One of President-elect Donald Trump’s campaign promises was reform of the Internal Revenue Code. With respect to the estate tax, what does that mean?
According to Trump’s campaign website, his plan is to “repeal the death tax, but capital gains held until death and valued over $10 million will be subject to tax to exempt small businesses and family farms.”
There’s much detail there, but it sounds as though there will be no separate estate tax. I would therefore presume that capital gain assets over $10 million will not be entitled to a stepped up in basis at death and will be subject to capital gains income tax when the capital gain assets are sold.
The Trump plan is to retain the current capital gains tax rate of 20 percent.
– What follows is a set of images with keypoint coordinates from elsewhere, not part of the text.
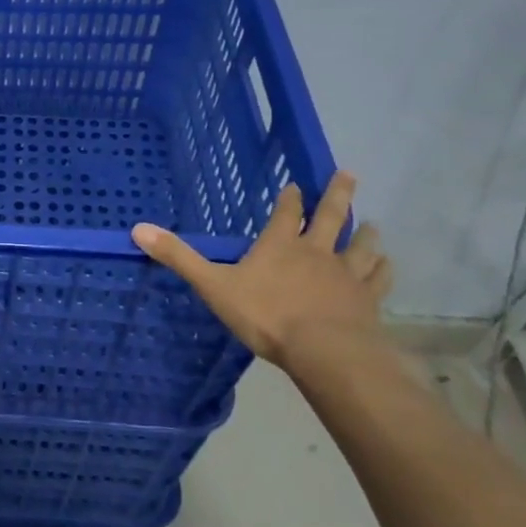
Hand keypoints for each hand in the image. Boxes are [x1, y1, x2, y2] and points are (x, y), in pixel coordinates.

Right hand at [131, 170, 391, 369]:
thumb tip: (138, 229)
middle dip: (337, 195)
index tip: (296, 185)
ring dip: (365, 233)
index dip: (290, 198)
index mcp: (279, 246)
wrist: (325, 352)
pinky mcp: (367, 301)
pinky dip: (383, 270)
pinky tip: (388, 265)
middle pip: (330, 217)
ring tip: (373, 224)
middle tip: (349, 174)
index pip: (285, 213)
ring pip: (360, 247)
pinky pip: (378, 280)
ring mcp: (346, 276)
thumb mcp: (213, 285)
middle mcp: (316, 252)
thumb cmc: (266, 315)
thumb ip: (179, 258)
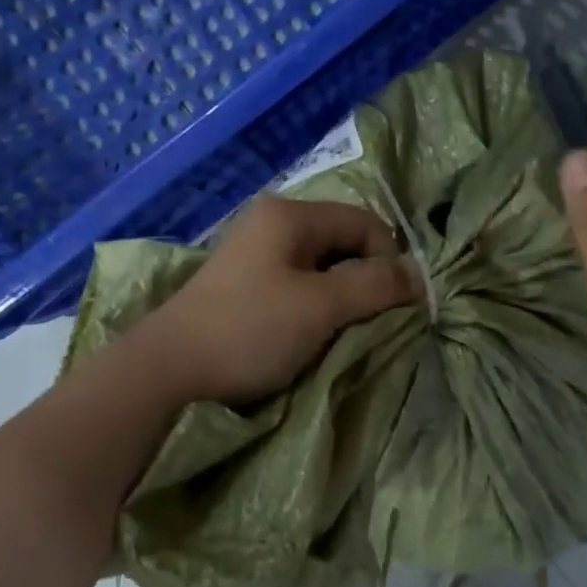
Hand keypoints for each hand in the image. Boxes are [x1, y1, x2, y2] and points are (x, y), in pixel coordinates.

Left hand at [133, 195, 421, 406]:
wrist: (167, 372)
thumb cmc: (250, 331)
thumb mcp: (321, 306)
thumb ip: (375, 285)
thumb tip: (419, 277)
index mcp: (290, 215)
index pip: (365, 223)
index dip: (389, 261)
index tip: (396, 306)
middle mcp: (273, 222)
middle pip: (344, 242)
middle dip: (366, 280)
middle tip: (371, 322)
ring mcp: (255, 252)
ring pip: (323, 266)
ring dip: (342, 297)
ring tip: (343, 332)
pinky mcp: (245, 283)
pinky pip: (298, 284)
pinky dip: (316, 306)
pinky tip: (312, 334)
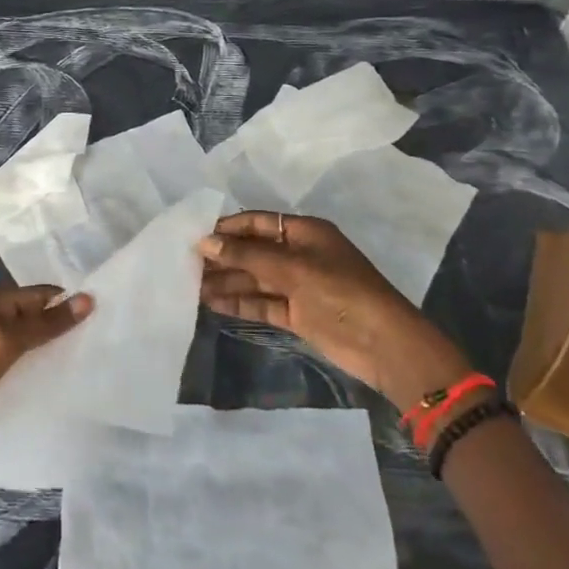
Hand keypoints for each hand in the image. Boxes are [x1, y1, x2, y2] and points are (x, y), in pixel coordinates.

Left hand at [0, 285, 92, 465]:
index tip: (103, 312)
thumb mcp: (6, 342)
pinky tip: (59, 379)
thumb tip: (87, 298)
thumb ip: (45, 323)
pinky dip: (39, 367)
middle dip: (63, 324)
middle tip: (102, 336)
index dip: (68, 300)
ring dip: (53, 347)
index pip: (41, 293)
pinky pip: (21, 364)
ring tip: (89, 357)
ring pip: (30, 341)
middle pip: (36, 316)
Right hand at [198, 212, 471, 409]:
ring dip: (226, 281)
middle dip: (223, 257)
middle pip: (253, 251)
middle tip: (184, 264)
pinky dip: (239, 302)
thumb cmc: (340, 292)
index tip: (193, 235)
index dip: (227, 228)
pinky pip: (262, 303)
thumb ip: (247, 256)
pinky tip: (211, 303)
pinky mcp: (298, 314)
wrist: (384, 345)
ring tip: (190, 285)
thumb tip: (204, 242)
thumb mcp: (292, 268)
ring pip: (255, 279)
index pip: (258, 223)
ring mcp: (299, 286)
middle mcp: (299, 255)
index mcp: (305, 232)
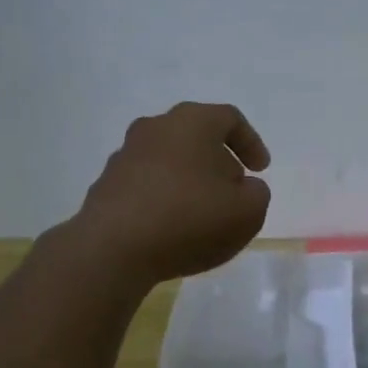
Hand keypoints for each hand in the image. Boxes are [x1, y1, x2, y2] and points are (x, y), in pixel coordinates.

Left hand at [75, 102, 272, 286]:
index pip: (229, 118)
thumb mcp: (247, 212)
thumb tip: (244, 188)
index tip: (260, 170)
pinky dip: (163, 197)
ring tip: (201, 213)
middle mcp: (155, 128)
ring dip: (189, 179)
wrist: (113, 248)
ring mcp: (125, 155)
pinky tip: (170, 227)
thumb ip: (257, 194)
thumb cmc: (189, 219)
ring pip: (168, 159)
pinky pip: (146, 184)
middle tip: (233, 190)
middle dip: (218, 161)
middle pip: (195, 136)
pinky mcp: (106, 184)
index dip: (251, 143)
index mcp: (192, 122)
Thus, for substantial estates, there will be a reduction in overall taxes in relation to the estate tax and income taxes.
Does this mean, under a Trump administration, estate planning is no longer needed? The resounding answer is no. Estate planning during a Trump administration remains extremely important.
Estate planning is the legal process of arranging your affairs by establishing control documents to manage your assets during your lifetime and how those assets will be disposed of upon your passing. Less than 2 percent of all estates are subject to the estate tax with the current exemption amounts, so planning for estate taxes does not come into play for most of Americans. Thus, the most important part of estate planning will remain unchanged under a Trump administration.
The control documents to manage your estate typically include a will, a revocable living trust, a durable power of attorney and an advanced health care directive.
The durable power of attorney gives your agent the power or authority to manage your assets while you are alive.
The advanced health care directive provides instructions to your agent with respect to your health care when you are no longer able to communicate those instructions to your health care provider.
The will (or Pour Over Will) when used with a trust will dispose of very little of your estate or provide little instruction because the goal is to have your assets disposed of according to the terms of your trust. Your trust provides the instructions for disposing of your estate. If your estate is structured properly, it will be a private affair and will not be subject to the prying eyes of the public through a probate process.
In setting up your trust, you, as settlor or grantor, will transfer your assets to a trustee who will manage the assets per a legal agreement. Typically, the settlor is the initial trustee, so you retain control of your assets while you are alive. Upon the settlor’s incapacity or death, a successor trustee will be appointed to manage your assets. The basics sound simple enough. However, the devil is in the details.
Every estate plan is different and there is no single structure that works for everyone. Effective estate plans analyze a person’s desires with respect to the disposition of their assets, analyze those assets, and put in place the proper documents to implement the person’s instructions.
Although there is not a single estate planning structure that works for everyone, there are customary situations and common issues that arise in most estates. Some of those issues can include:
- In a husband and wife estate plan upon the first death, will all the assets be left to the unfettered control and ultimate disposition by the remaining spouse?
- In a husband and wife estate plan with multiple children, will all the assets be left equally to all the children? If there is an operating business, what is to happen with it? Will it be sold? If one of the children works in the business, will they have to buy out their siblings and if so, how do you determine that buy out value?
- In a husband and wife estate plan with multiple children, will all the children be successor co-trustees upon remaining spouse?
In a typical estate plan, there are many issues that need to be discussed and addressed. Estate tax, although it can be substantial where applicable, is just one issue. Most likely, if an estate is subject to estate tax, there are many additional issues that also need to be analyzed. A proper estate plan will address, as best as possible, all the likely issues that will arise.